Beau was watching the workings of her face.

“How’s your cheerleader?” asked Juliet.

“Oh, do not get me started on the whoring, duplicitous ways of Patty Sinclair. The guys said if I mention her name one more time, they’ll hand my balls to the Jerries. I’m one hundred percent done with that witch.”

Juliet shrugged. “Women.”

“You’re one yourself, you know,” he marveled. “A real grown woman.”

Juliet blushed; she liked that he thought of her that way.

As they finished their beans, thick snores echoed from the cave. One of the soldiers noisily tossed and turned. “You sure you don’t wanna sleep?” asked Beau.

“With that orchestra playing?”

He smiled and blew on his hands and tucked them beneath his armpits. “Then lemme teach you how we pass the hours. The game is called Lives. You tell me where you see yourself ten years from now, then I do the same. Usually there’s a few of us, so we can vote on who told the best life. I’ll go first, so you see how it’s played.”

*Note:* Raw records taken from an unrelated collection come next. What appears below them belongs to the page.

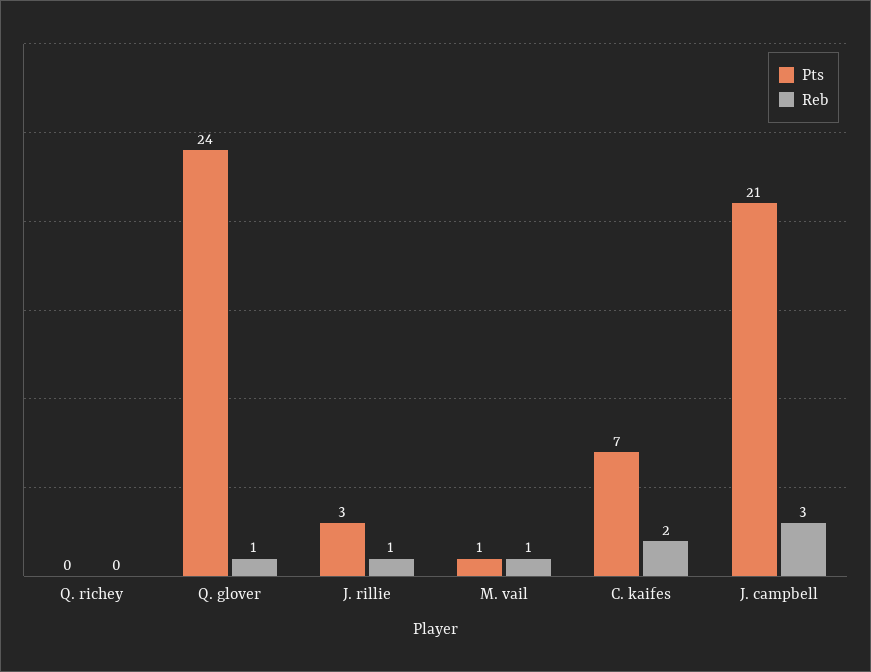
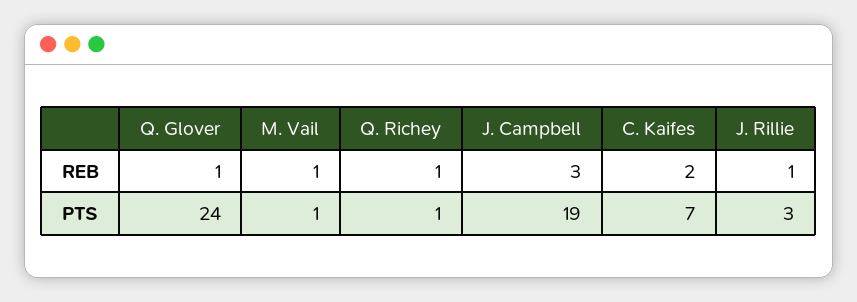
  {
    "Pts": {
-     "Q. richey": 0,
+     "Q. richey": 1,
      "Q. glover": 24,
      "J. rillie": 3,
      "M. vail": 1,
      "C. kaifes": 7,
-     "J. campbell": 21
+     "J. campbell": 19
    },
    "Reb": {
-     "Q. richey": 0,
+     "Q. richey": 1,
      "Q. glover": 1,
      "J. rillie": 1,
      "M. vail": 1,
      "C. kaifes": 2,
      "J. campbell": 3
    }
  }

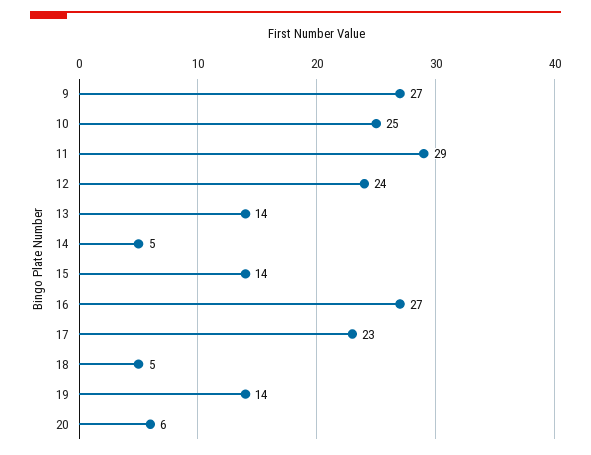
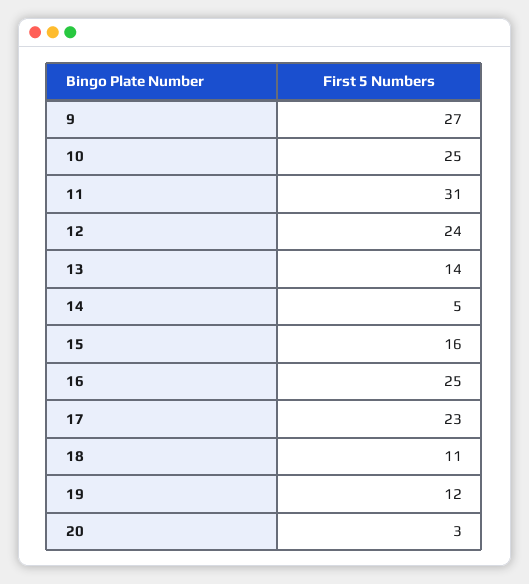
  {
    "9": 27,
    "10": 25,
-   "11": 29,
+   "11": 31,
    "12": 24,
    "13": 14,
    "14": 5,
-   "15": 14,
+   "15": 16,
-   "16": 27,
+   "16": 25,
    "17": 23,
-   "18": 5,
+   "18": 11,
-   "19": 14,
+   "19": 12,
-   "20": 6
+   "20": 3
  }

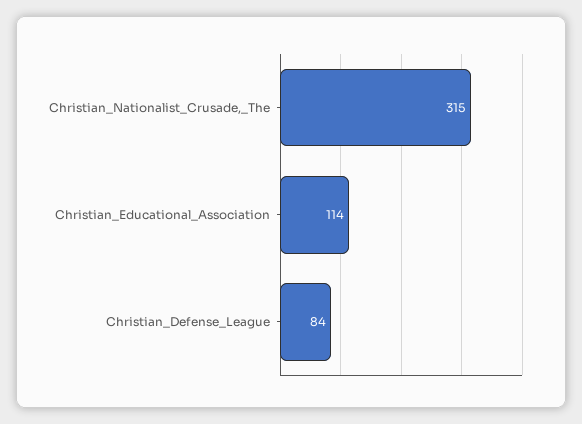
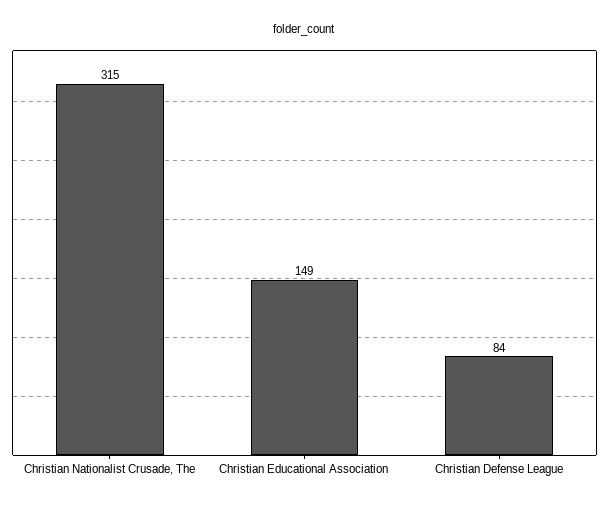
  {
    "Christian_Nationalist_Crusade,_The": 315,
-   "Christian_Educational_Association": 114,
+   "Christian_Educational_Association": 149,
    "Christian_Defense_League": 84
  }

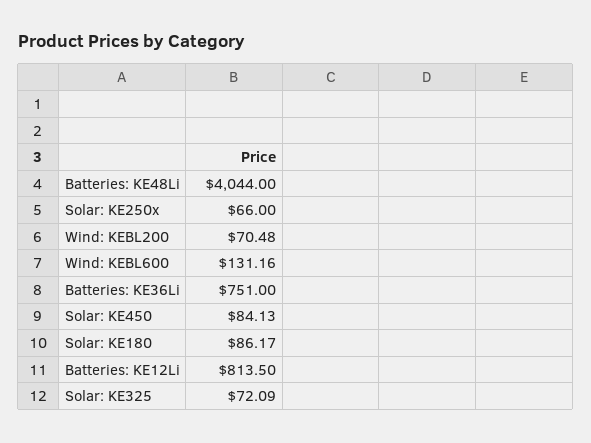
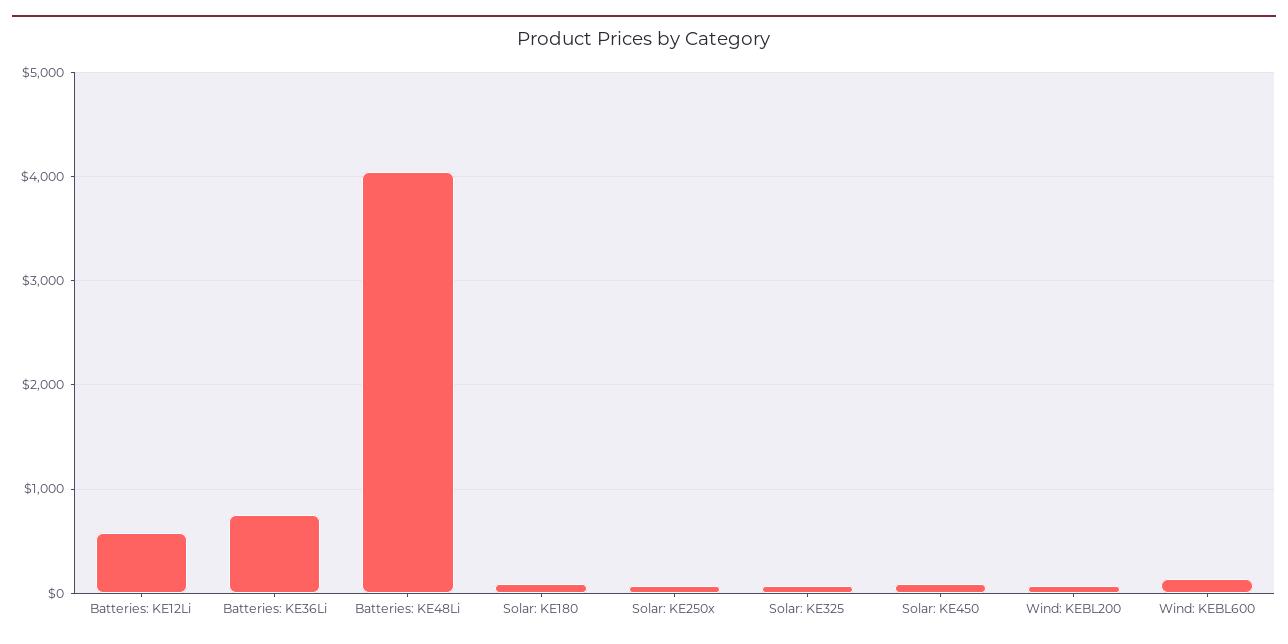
  {
    "Batteries: KE48Li": 4044,
    "Solar: KE250x": 66,
    "Wind: KEBL200": 70.48,
    "Wind: KEBL600": 131.16,
    "Batteries: KE36Li": 751,
    "Solar: KE450": 84.13,
    "Solar: KE180": 86.17,
-   "Batteries: KE12Li": 813.5,
+   "Batteries: KE12Li": 600,
    "Solar: KE325": 72.09
  }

“Let me guess. Three girlfriends?”

“I could barely handle one! Hear me out. They say there’s gonna be loans for GIs after the war and I’m gonna take that money to start my own garage. Anyone can fix a car, right? But I’d be giving something extra. You come in for an oil change, but we give the car a wax job, too. New brake pads? You get some windshield wipers.
You gotta have an angle, right?”

“Absolutely.”

“So where are
you
gonna be? Teaching in a nursing college somewhere?”

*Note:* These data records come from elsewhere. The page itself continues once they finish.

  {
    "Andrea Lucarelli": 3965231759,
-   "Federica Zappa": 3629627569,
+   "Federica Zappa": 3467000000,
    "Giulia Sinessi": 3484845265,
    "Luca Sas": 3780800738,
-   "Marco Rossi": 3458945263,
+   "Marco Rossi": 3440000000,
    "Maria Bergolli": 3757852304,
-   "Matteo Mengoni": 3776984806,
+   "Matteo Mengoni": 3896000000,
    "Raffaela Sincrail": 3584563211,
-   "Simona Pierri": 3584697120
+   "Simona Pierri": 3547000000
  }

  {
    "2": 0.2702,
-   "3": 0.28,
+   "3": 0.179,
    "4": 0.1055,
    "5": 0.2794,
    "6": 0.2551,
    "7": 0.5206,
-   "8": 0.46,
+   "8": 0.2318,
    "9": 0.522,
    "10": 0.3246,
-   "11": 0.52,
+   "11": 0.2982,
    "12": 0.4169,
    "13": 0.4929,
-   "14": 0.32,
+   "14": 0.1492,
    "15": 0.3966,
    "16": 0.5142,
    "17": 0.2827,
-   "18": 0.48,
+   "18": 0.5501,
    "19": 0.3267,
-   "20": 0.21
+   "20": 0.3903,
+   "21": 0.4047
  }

Juliet was stumped; she had not imagined a life beyond the war, beyond finding Tuck, for quite some time. “I think I’d like to live in a city,” she said, “a big city. A place like New York or . . . Chicago.” Her stomach fluttered at the word.

“No, no, no. Too cold. Too far. Up there, they think Southerners speak a foreign language. I’m gonna have to forbid that.”

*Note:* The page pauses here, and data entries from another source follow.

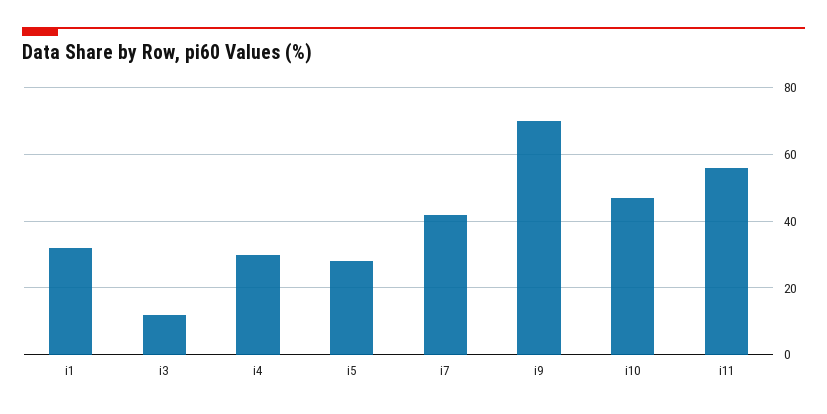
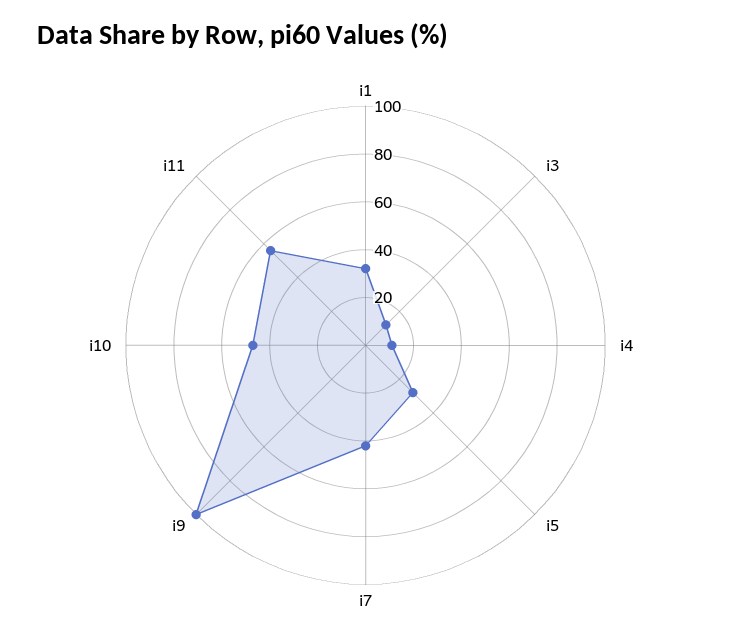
  {
    "i1": 30,
    "i3": 10,
-   "i4": 30,
+   "i4": 10,
    "i5": 30,
    "i7": 40,
-   "i9": 70,
+   "i9": 100,
    "i10": 45,
    "i11": 55
  }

“I thought this was my fantasy!”

“Within reason! What about Atlanta?”

“Chicago it is,” she said. “And I’d like to be a professor. In a scientific field. Maybe chemistry.”

“Oh, boy, we’ll never work out,” he laughed.

“Beau, I think we’re butchering this game.”

“Not at all. We’re adding exciting new dimensions. Now, where’s that brandy?” Beau took two long swigs. “So, there will undoubtedly be a husband. But the important question is: Is he going to be a dull doctor? A boring lawyer? Another professor of,
gag
”—he jabbed his forefinger at his open mouth—“
chemistry
? Because some of those thinker types, they don’t know how to make women happy, not in the important way. A man who works with his hands, he knows a thing or two.”

“You haven’t changed,” said Juliet, smiling.

“Just a little frostbitten around the edges. Anyway, you still have to pick a husband.”

“Frankly, I never used to think anyone would want to marry me.”

“Maybe not when you were thirteen. But don’t be crazy. You’re a lady now. A smart, classy army nurse. You’ll have guys lined up to propose.”

“We’ll see.”

“So”—he took another swig—“let’s review: the extent of Juliet’s wild and adventurous life fantasy is . . . a chemistry lab in a cold
northern city. Correct?”

“I guess.”

“Good, ’cause that means you win! And you know what the winner gets?” He leaned over and kissed her. His lips were cold and moved over hers with an oily, curious intensity. She could taste the beans and the brandy.